Diese und viele andere ungelöste Themen, wohl verwahrte Bilder und Gefühle drängen genau jetzt an die Oberfläche angesichts der bevorstehenden Veränderung, von der beide Eltern ahnen, dass sie tief greifend und endgültig sein wird. Es ist, als ob das Kind den Erwachsenen schon vor der Geburt als Spiegel dient und ihnen so hilft, sich ihrer eigenen Geschichte bewusst zu werden, ihrer Ängste, Defizite, Wünsche und auch der anstehenden Aufgaben.

Wann immer solche Signale auftauchen, haben Eltern grundsätzlich zwei Möglichkeiten: entweder sie verdrängen diese Gedanken möglichst rasch wieder und versuchen, weiter so zu funktionieren wie bisher, oder sie nutzen die Gelegenheit, die sich ihnen bietet, um auch den seelischen Raum für ihr Kind vorzubereiten.

Die Bedeutung eines sicheren emotionalen Raums

Um uns vor Augen zu führen, wie wichtig für ein Kind das emotionale Umfeld seiner Familie ist, genügt es, uns kurz in die Situation eines Neugeborenen zu versetzen: ein kleines, wehrloses Wesen, das voll und ganz von seinem Umfeld abhängt, von den Erwachsenen in seiner Umgebung. Nur sie garantieren ihm die Nahrung und Pflege, die es für sein Wachstum benötigt. Und eben sie sind es auch, die ihm Zuwendung, Aufmerksamkeit und Körperkontakt bieten müssen, damit es sich gesund entwickeln kann. Somit ist die sichere Bindung an die Erwachsenen das Wichtigste und Vorrangigste für das Kind, zu wissen, dass sie zur Verfügung stehen und dass die Zugehörigkeit zur Gruppe – und damit das Überleben – gesichert sind.

Diese Erfahrung, die sich einstellt, lange bevor ein Kind sie in Worte fassen kann, gräbt sich tief ins Unterbewusstsein ein und bestimmt sein Verhalten von den ersten Momenten des Lebens an. Um sich die Aufmerksamkeit und Fürsorge der Mutter, des Vaters oder anderer erwachsener Bezugspersonen zu sichern, lernt ein Baby sehr schnell, seine Umgebung zu beobachten und die leisesten Signale zu erfassen. Es nimmt den Rhythmus und Tonfall der Stimmen wahr oder die Stille, die sich in manchen Momenten ausbreitet, die Wärme der Haut, die es berührt, oder die Kälte der Einsamkeit, das süße Aroma der Milch oder den sauren Geruch der Angst, den ruhigen und liebevollen Blick der Mutter oder ihren angespannten und abwesenden Gesichtsausdruck.
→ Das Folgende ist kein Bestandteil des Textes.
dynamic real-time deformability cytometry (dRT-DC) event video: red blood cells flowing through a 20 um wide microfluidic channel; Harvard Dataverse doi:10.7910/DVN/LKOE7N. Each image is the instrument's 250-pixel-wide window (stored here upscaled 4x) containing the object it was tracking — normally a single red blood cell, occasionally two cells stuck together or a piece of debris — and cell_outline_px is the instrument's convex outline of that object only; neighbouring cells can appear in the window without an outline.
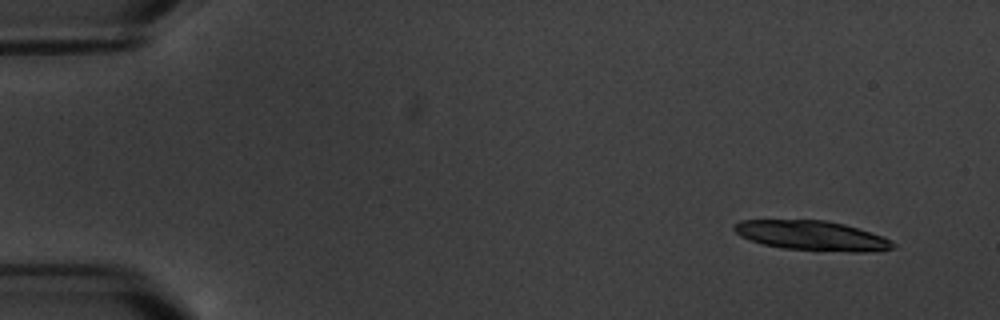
{"species": "common noctule bat (a hibernating species)", "species_latin": "Nyctalus noctula", "temperature_condition": "warm", "stored_images_in_passage": 6, "segment_of_instrument_passage": [2, 2], "camera_frame_rate_fps": 3000, "um_per_image_px": 0.085, "animal": {"sex": "male", "body_mass_g": 20.1, "forearm_length_mm": 53.5}, "frame": {"image": 1, "passage_image": 6, "time_ms": 7.333, "image_size_px": [1000, 320], "cell_outline_px": [[896, 248], [860, 252], [852, 252], [784, 248], [764, 244], [740, 236], [732, 228], [732, 224], [740, 220], [824, 220], [844, 224], [884, 236], [892, 240], [896, 244]], "centroid_in_image_um": [69.03, 20.02], "position_along_channel_um": 16.0, "area_um2": 27.34}}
Mit allen Sinnen registriert es auch das, was zwischen den Menschen geschieht, ihre Beziehungen und ihre Kommunikation, jene unsichtbaren Fäden, die die verschiedenen Mitglieder der Familie miteinander verbinden und ihre Gefühle und Stimmungen in hohem Maße bestimmen.
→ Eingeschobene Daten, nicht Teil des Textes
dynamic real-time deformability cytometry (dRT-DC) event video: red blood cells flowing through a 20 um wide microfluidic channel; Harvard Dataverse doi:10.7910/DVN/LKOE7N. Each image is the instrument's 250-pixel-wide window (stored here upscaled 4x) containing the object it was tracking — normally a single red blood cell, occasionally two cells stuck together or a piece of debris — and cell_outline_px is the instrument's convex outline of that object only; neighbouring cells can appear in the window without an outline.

Auf diese Art und Weise wird jedes Kind zu einem wahren Experten für Körpersprache, für jene 90 Prozent der menschlichen Kommunikation, die jenseits der Worte erfolgen. So kann die Information, die es erhält, das Kind entweder beruhigen und ihm sagen, dass in seiner Welt alles in Ordnung ist, oder Unruhe und Alarmbereitschaft auslösen, welche sich dann in einer ganzen Reihe von Reaktionen zeigen. Diese Antworten auf die gefühlte Bedrohung drücken zum einen die ängstliche Sorge des Kindes aus, zum anderen zeigen sie aber auch, wie dieser kleine Mensch versucht, für die Großen Fehlendes auszugleichen und Bedürfnisse zu erfüllen.

Vielleicht fragen sich jetzt einige, wie in diesem Zusammenhang das Erfüllen von Bedürfnissen zu verstehen ist, wie denn ein kleines Kind Aufgaben für Erwachsene übernehmen kann.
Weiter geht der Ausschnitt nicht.